Est-ce que vous pensez que tout le monde peut faire des miracles ou être témoin de miracle ?
Oui. Quel que soit le degré, l'échelle, on peut faire des miracles. L'amour fait des miracles, la bienveillance fait des miracles.
Il y a de nombreuses études menées par différents hôpitaux dans le monde sur l'action des groupes de prière à distance. Ce qui me fascine dans ces enquêtes c’est qu’on arrive toujours à 70% d'amélioration de l'état de santé des personnes sur qui on travaillent à distance. Ces groupes, on leur donne généralement des numéros de lits sur lesquels se concentrer. On a le groupe A qui est un groupe de croyants qui prient pour ces numéros et on a un groupe B qui est un groupe de d'agnostiques, d’athées qui envoient ce qu'on appelle des bonnes ondes des pensées bienveillantes, en espérant que la personne se rétablira.

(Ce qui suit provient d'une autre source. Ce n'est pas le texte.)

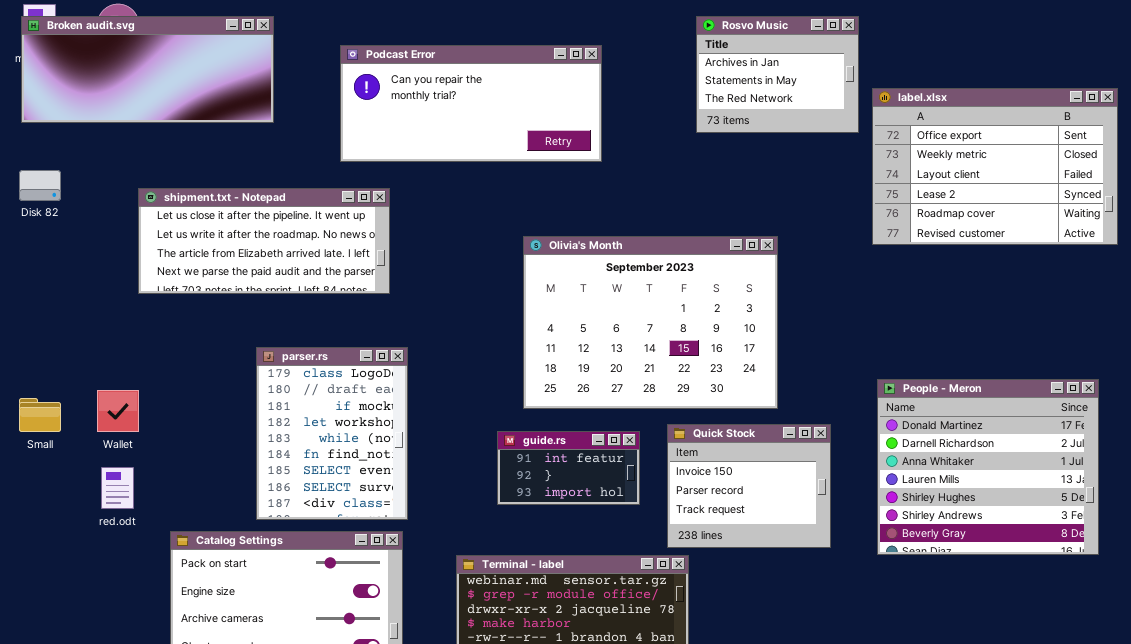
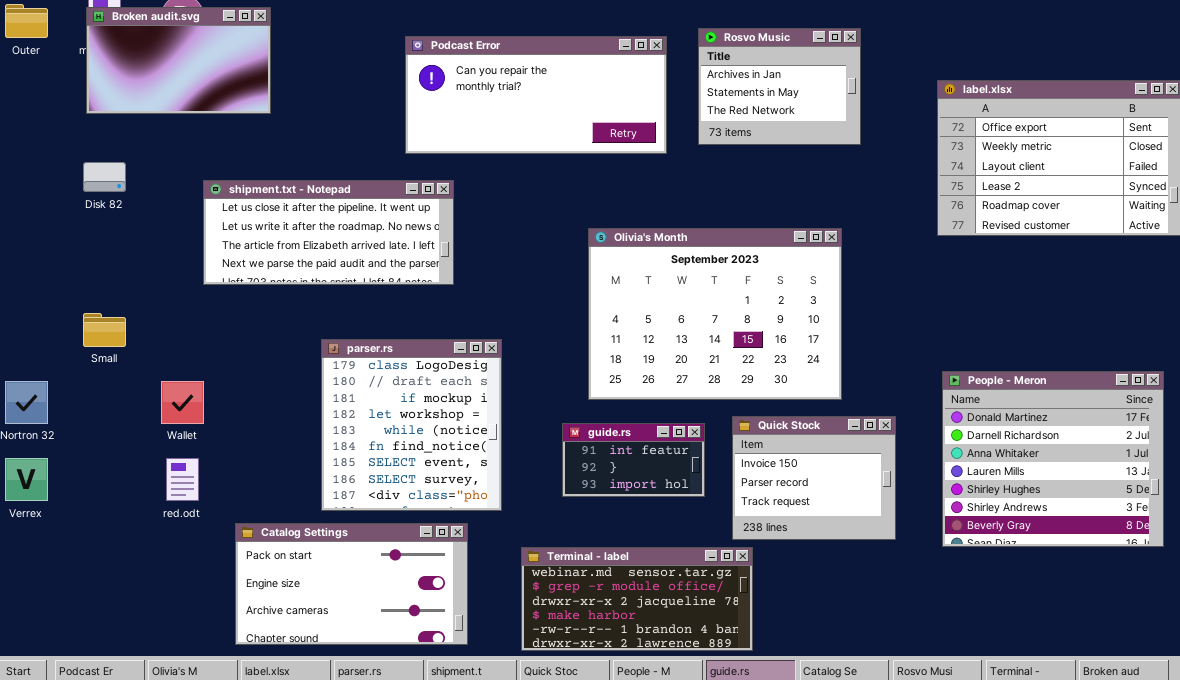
Broken audit.svg: [21,16,274,123] -> [86,7,271,114], resized
Rosvo Music: [696,16,859,133] -> [698,28,861,145], moved
parser.rs: [256,347,408,520] -> [321,339,502,511], resized
Small: [19,398,61,432] -> [83,313,126,347], moved

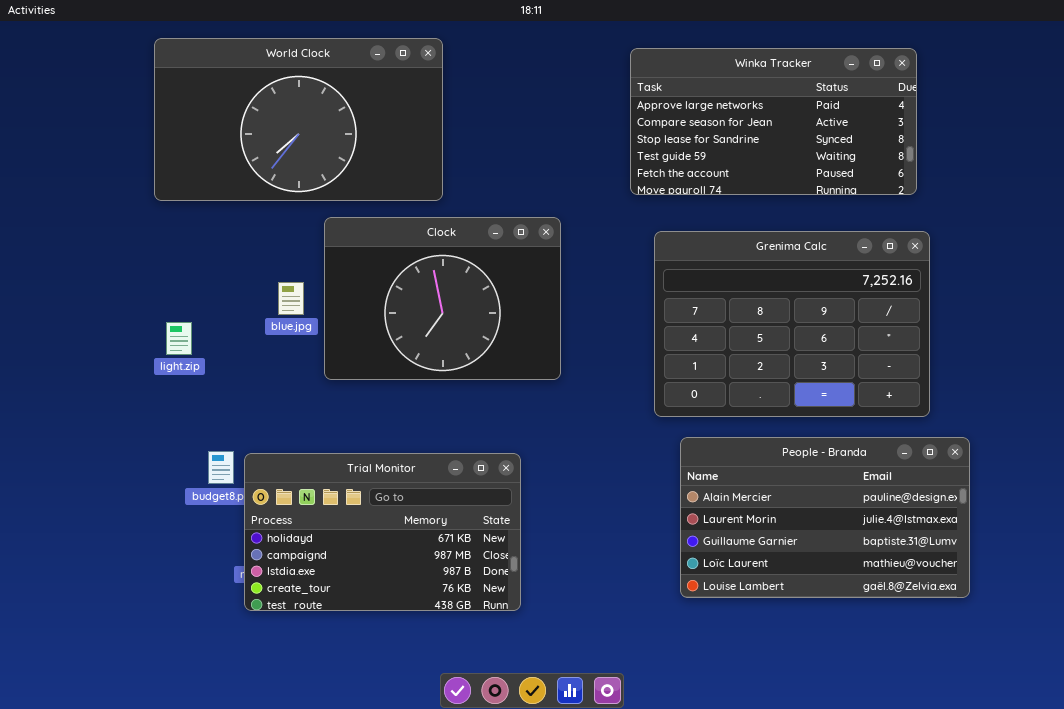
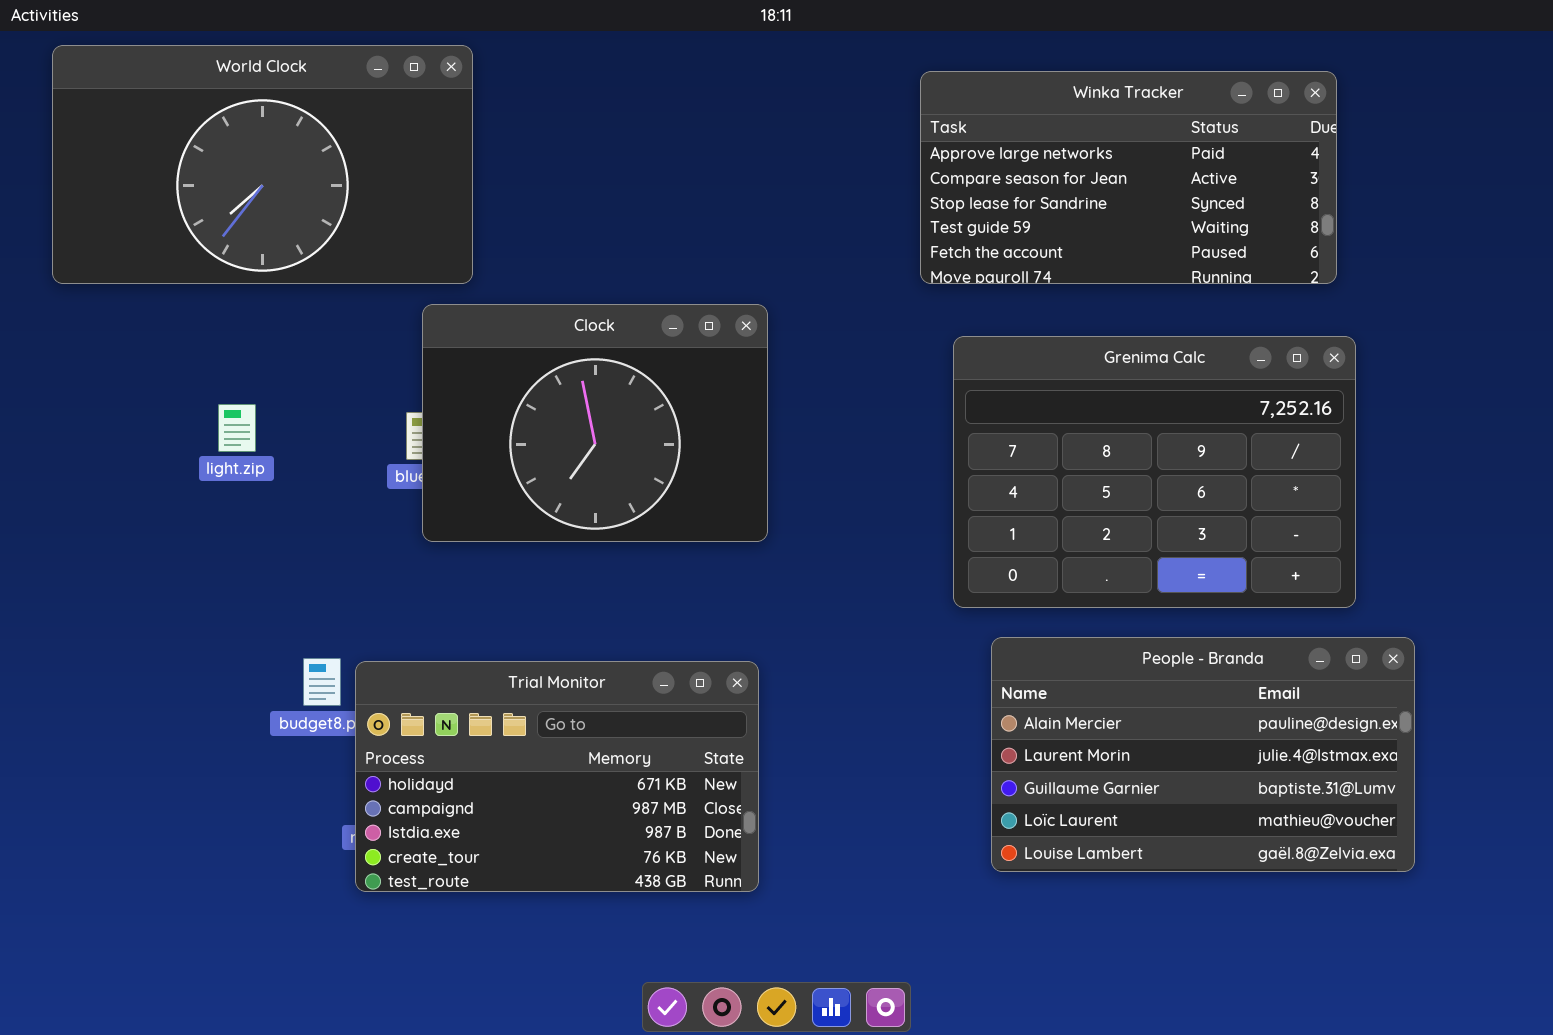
World Clock: [154,38,443,201] -> [52,45,473,284], moved
Clock: [324,217,561,380] -> [422,304,768,542], moved
light.zip: [166,322,192,355] -> [218,404,256,452], moved

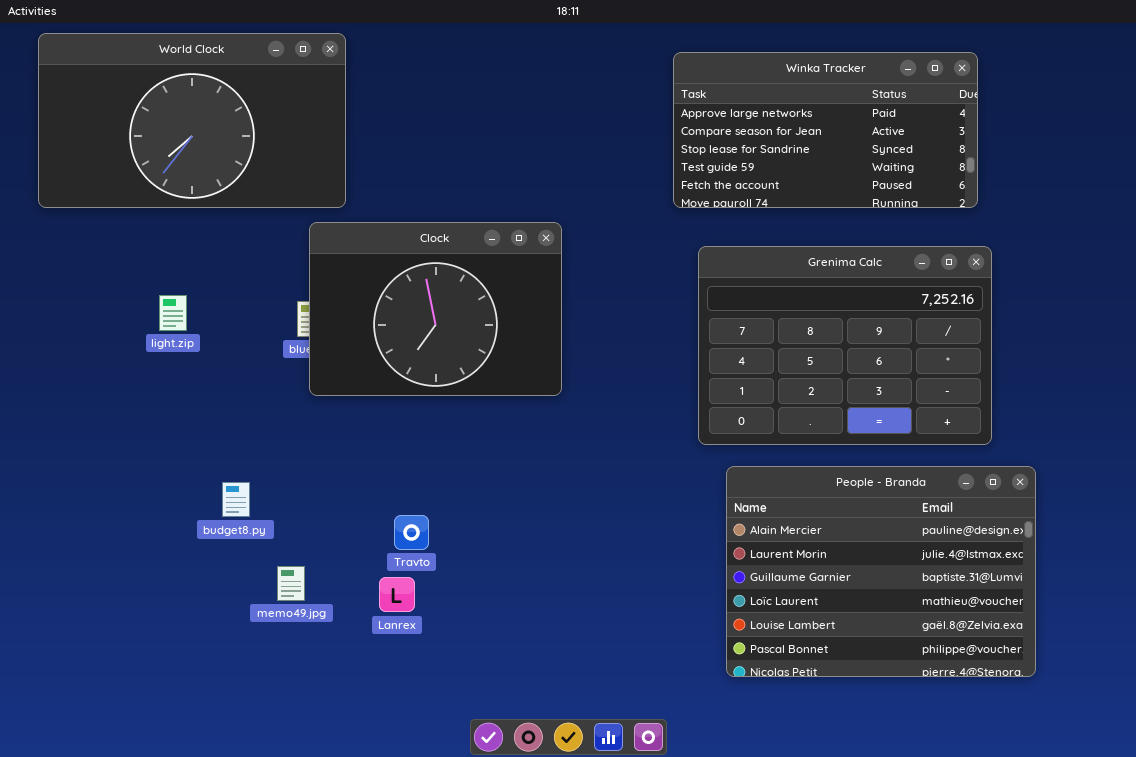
People - Branda: [991,637,1415,872] -> [726,466,1036,677], resized
Trial Monitor: [355,661,759,892] -> none, closed

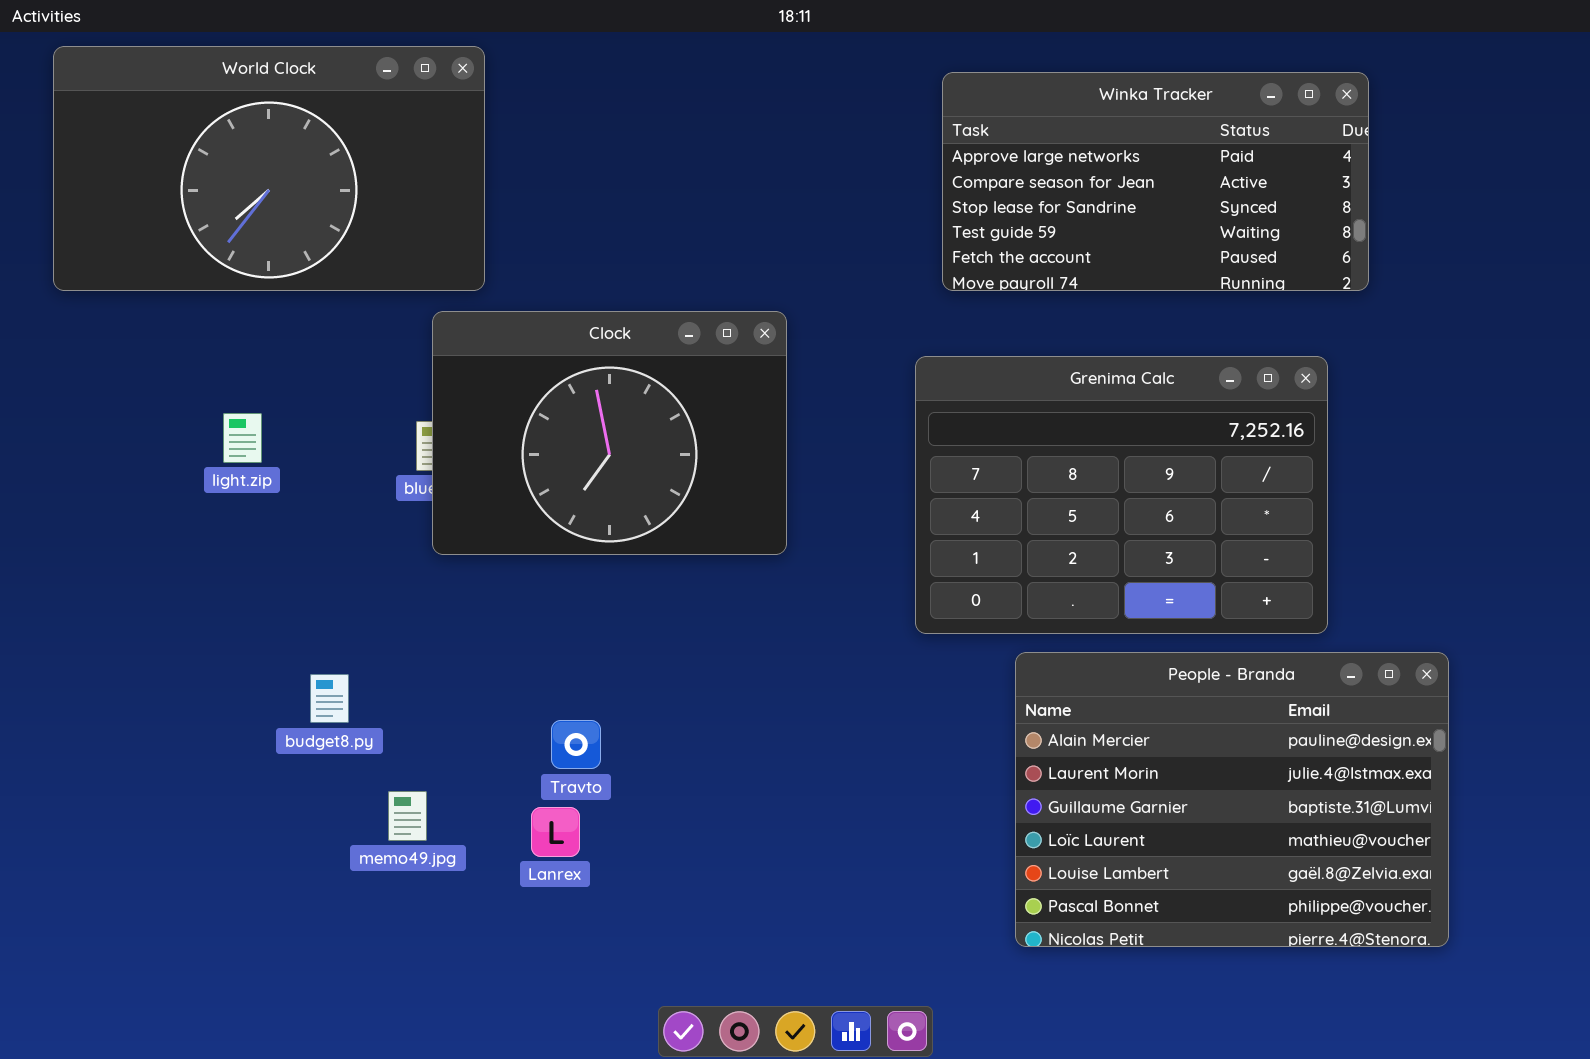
Grenima Calc: [698,246,992,445] -> [915,356,1328,634], moved

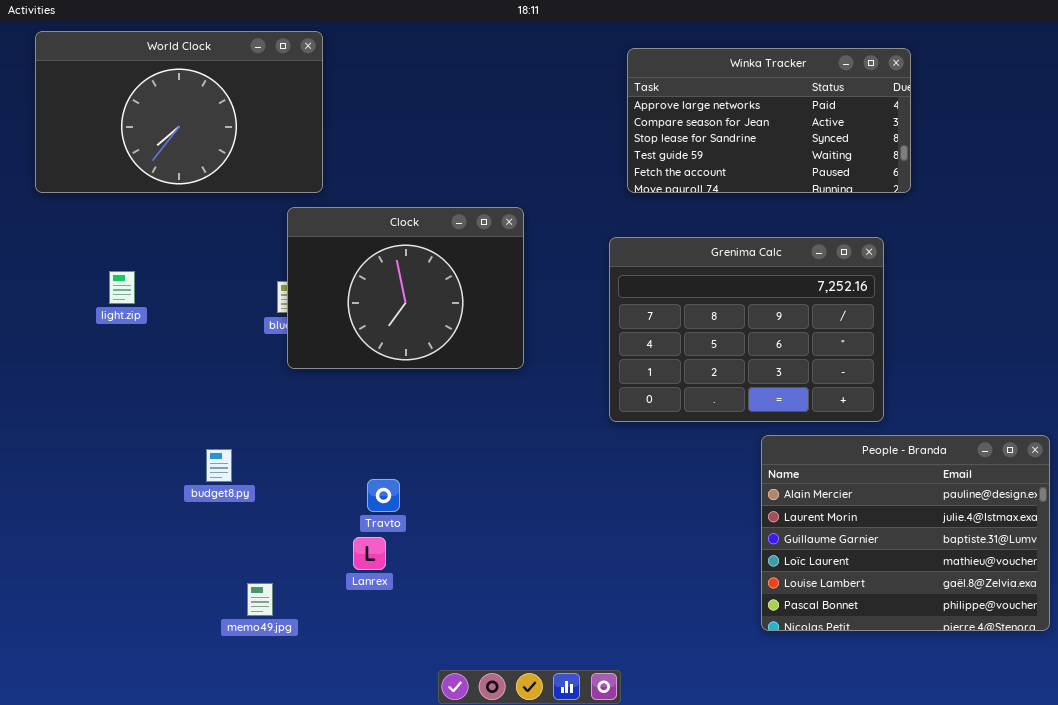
light.zip: [223,413,262,463] -> [109,271,135,304], moved
People - Branda: [1015,652,1449,947] -> [761,435,1050,631], moved
memo49.jpg: [388,791,427,841] -> [247,583,273,616], moved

Et ces deux groupes arrivent à un résultat similaire. C'est très important parce que faire des miracles, y contribuer, ce n’est pas réservé aux croyants. Beaucoup d'incroyants sont guéris de manière miraculeuse aussi et les incroyants peuvent aussi faire ce genre de de prodige. Que ce soit des ressources méconnues de notre esprit, ou que ce soit des connexions avec les forces supérieures, avec les forces divines qui amènent à ces résultats, j'ai envie de vous dire, dans le doute, essayons.